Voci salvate
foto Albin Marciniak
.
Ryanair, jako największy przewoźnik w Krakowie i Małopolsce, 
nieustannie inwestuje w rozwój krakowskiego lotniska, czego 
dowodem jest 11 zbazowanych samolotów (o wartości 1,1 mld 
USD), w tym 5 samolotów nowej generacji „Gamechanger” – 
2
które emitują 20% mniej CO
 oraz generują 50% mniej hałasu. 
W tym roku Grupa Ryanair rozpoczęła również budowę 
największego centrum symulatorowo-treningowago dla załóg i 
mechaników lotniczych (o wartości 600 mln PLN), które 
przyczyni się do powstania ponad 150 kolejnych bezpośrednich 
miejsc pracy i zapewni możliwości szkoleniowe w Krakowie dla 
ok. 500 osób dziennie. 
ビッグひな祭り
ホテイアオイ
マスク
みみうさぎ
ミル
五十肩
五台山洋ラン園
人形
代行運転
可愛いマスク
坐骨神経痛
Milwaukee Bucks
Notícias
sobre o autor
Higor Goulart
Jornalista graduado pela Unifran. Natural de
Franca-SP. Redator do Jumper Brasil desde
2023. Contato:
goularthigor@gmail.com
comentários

(Descrizione del compito):
Puoi trascrivere qui, riga per riga e senza alcuna modifica, tutto il testo dei dati riportati sopra?

(Risposta scritta):
foto Albin Marciniak
.
Ryanair, jako największy przewoźnik w Krakowie i Małopolsce, 
nieustannie inwestuje w rozwój krakowskiego lotniska, czego 
dowodem jest 11 zbazowanych samolotów (o wartości 1,1 mld 
USD), w tym 5 samolotów nowej generacji „Gamechanger” – 
2
które emitują 20% mniej CO
 oraz generują 50% mniej hałasu. 
W tym roku Grupa Ryanair rozpoczęła również budowę 
największego centrum symulatorowo-treningowago dla załóg i 
mechaników lotniczych (o wartości 600 mln PLN), które 
przyczyni się do powstania ponad 150 kolejnych bezpośrednich 
miejsc pracy i zapewni możliwości szkoleniowe w Krakowie dla 
ok. 500 osób dziennie. 
ビッグひな祭り
ホテイアオイ
マスク
みみうさぎ
ミル
五十肩
五台山洋ラン園
人形
代行運転
可愛いマスク
坐骨神経痛
Milwaukee Bucks
Notícias
sobre o autor
Higor Goulart
Jornalista graduado pela Unifran. Natural de
Franca-SP. Redator do Jumper Brasil desde
2023. Contato:
goularthigor@gmail.com
comentários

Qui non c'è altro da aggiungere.